Blackhall & Pearl 37
Many risk indicators tend to track incidents rather than provide an early warning measure before the incident arises. A genuine indicator measures the root cause of a risk.

The proactive monitoring of risk exposure is top of mind for Boards and Senior Management. Risk indicators can play a major role in this process. Despite this heightened focus, many indicators are in fact lagging incident reports rather than leading measures.

As a result, organisations that have invested significant resources in developing indicators are often monitoring lagging data rather than early warning signals. This can stifle the preventative nature of their risk control efforts and result in a misleading profile of risk exposure.

Genuine Risk Indicators are quantitative early warning signals of the root causes of the risk in question.
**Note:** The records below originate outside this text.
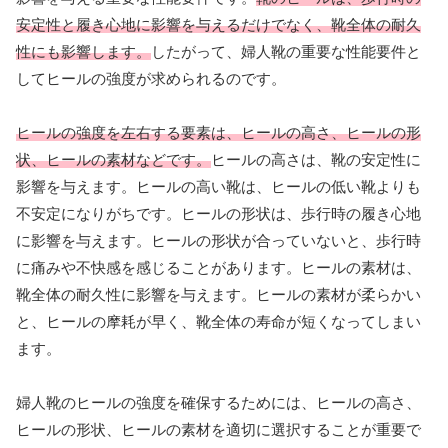
安定性と履き心地に影響を与えるだけでなく、靴全体の耐久
性にも影響します。
したがって、婦人靴の重要な性能要件と
してヒールの強度が求められるのです。
ヒールの強度を左右する要素は、ヒールの高さ、ヒールの形
状、ヒールの素材などです。
ヒールの高さは、靴の安定性に
影響を与えます。ヒールの高い靴は、ヒールの低い靴よりも
不安定になりがちです。ヒールの形状は、歩行時の履き心地
に影響を与えます。ヒールの形状が合っていないと、歩行時
に痛みや不快感を感じることがあります。ヒールの素材は、
靴全体の耐久性に影響を与えます。ヒールの素材が柔らかい
と、ヒールの摩耗が早く、靴全体の寿命が短くなってしまい
ます。
婦人靴のヒールの強度を確保するためには、ヒールの高さ、
ヒールの形状、ヒールの素材を適切に選択することが重要で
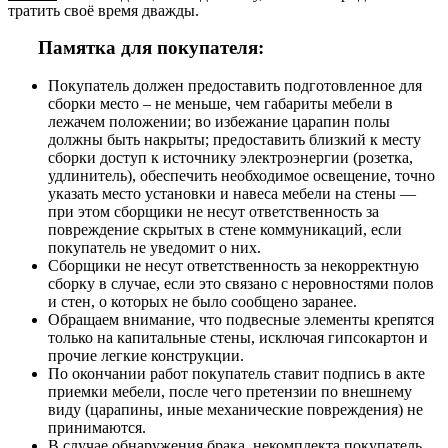
тратить своё время дважды.
Памятка для покупателя:
Покупатель должен предоставить подготовленное для
сборки место – не меньше, чем габариты мебели в
лежачем положении; во избежание царапин полы
должны быть накрыты; предоставить близкий к месту
сборки доступ к источнику электроэнергии (розетка,
удлинитель), обеспечить необходимое освещение, точно
указать место установки и навеса мебели на стены —
при этом сборщики не несут ответственность за
повреждение скрытых в стене коммуникаций, если
покупатель не уведомит о них.
Сборщики не несут ответственность за некорректную
сборку в случае, если это связано с неровностями полов
и стен, о которых не было сообщено заранее.
Обращаем внимание, что подвесные элементы крепятся
только на капитальные стены, исключая гипсокартон и
прочие легкие конструкции.
По окончании работ покупатель ставит подпись в акте
приемки мебели, после чего претензии по внешнему
виду (царапины, иные механические повреждения) не
принимаются.
В случае обнаружения брака, некомплекта покупатель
Blackhall & Pearl Approach

The two main reasons why many so called Risk Indicators track incidents (i.e. lagging data), rather than early warning signals (i.e. leading data), is because of Cognitive Bias and confusion around the Cause-Effect Correlation. 

Cognitive Bias

More advanced approaches for the development of Risk Indicators adopt a “bow-tie” analysis process. Whilst this can provide a valid framework for the root cause analysis of risks, it can also be prone to Cognitive Bias, which can result in the identification of inaccurate causes of risk. Examples of relevant Cognitive Biases include “Availability Bias” (making decisions on what you currently recall), and “Framing Bias” (reacting to a particular choice in different ways depending on how it is presented). Our approach controls the influence of all relevant Cognitive Biases (particularly when workshopping indicators and scenarios with stakeholders and subject matter experts). For example, with Availability Bias, it is important to make sure you review all trends likely to affect the risk in question – particularly interconnected risk factors. In the case of Framing Bias, it’s always critical to look at both sides of a situation and not get influenced mainly by the perspective that is presented to you.

Cause-Effect Correlation

​Risk factors may be positively related without one of these factors causing the other. For example, there are three elements to fire: Heat (e.g. sparks, hot surfaces, etc.), Fuel (i.e. gases, liquids and solids) and Oxygen. Despite the size of the Fuel (e.g. large amount of propane), it will not ignite without Heat or energy. The Fuel is a correlation – it is required for a fire, but it does not cause it (although the amount of fuel will influence the fire’s impact). The cause could be a spark that ignites the Fuel. Therefore, a causal Risk Indicator should measure Heat factors and not Fuel factors in this example. Our approach distinguishes between root-cause drivers of risk (i.e. sources) and correlation events related to risks (i.e. related or necessary factors for the risk to occur, but not causes). This ensures we monitor genuine early warning signals of changing risk exposure, which provides the ability to proactively control risk events at the source or trigger level.


A timely example of the propensity to track inaccurate Risk Indicators can be illustrated with the risk of CyberCrime:

CyberCrime Indicators

The risk of CyberCrime is often monitored by the number of hacking attempts as the Risk Indicator. However, the number of hacking attempts is a correlation to CyberCrime and not a cause. There needs to be a hacking attempt to perpetrate many forms of CyberCrime (e.g. receiving a hoax email is the “hacking attempt”), but the cause of CyberCrime in this instance is Social Engineering – where staff members are manipulated into divulging confidential or personal information. The number of hacking attempts is certainly of interest, but it is a correlation and not a cause and should therefore be monitored as “lagging” data or trend analysis. Where the root cause is Social Engineering (i.e. staff behaviour), the type of predictive or early warning Risk Indicators for CyberCrime can be data such as:  

  • % of staff that have not completed information security training (indicates staff awareness); and
  • # of sensitive information transmissions via email (indicates relevant staff habits).

Such indicators can provide early warning signals (i.e. leading data) as to the risk of the organisation experiencing CyberCrime and therefore a more effective means of proactively monitoring and targeting its causes. At the same time, the number of hacking attempts (i.e. lagging data in this case) can be used to understand the evolving nature of CyberCrime from a trend analysis perspective (e.g. type and frequency of hacking), so as to enhance the focus of preventative measures such as the syllabus for staff security training.

Client Benefits

Our approach to the development of Risk Indicators enables our clients to:


Identify the full range of root causes for each risk so that the correct impact and likelihood exposures are captured.


​Enhance the effective prioritisation of key risks in terms of management attention and reporting.


​Enable the proactive monitoring of each key risk with the opportunity to intervene at the causal stages of the risk process before it becomes acute.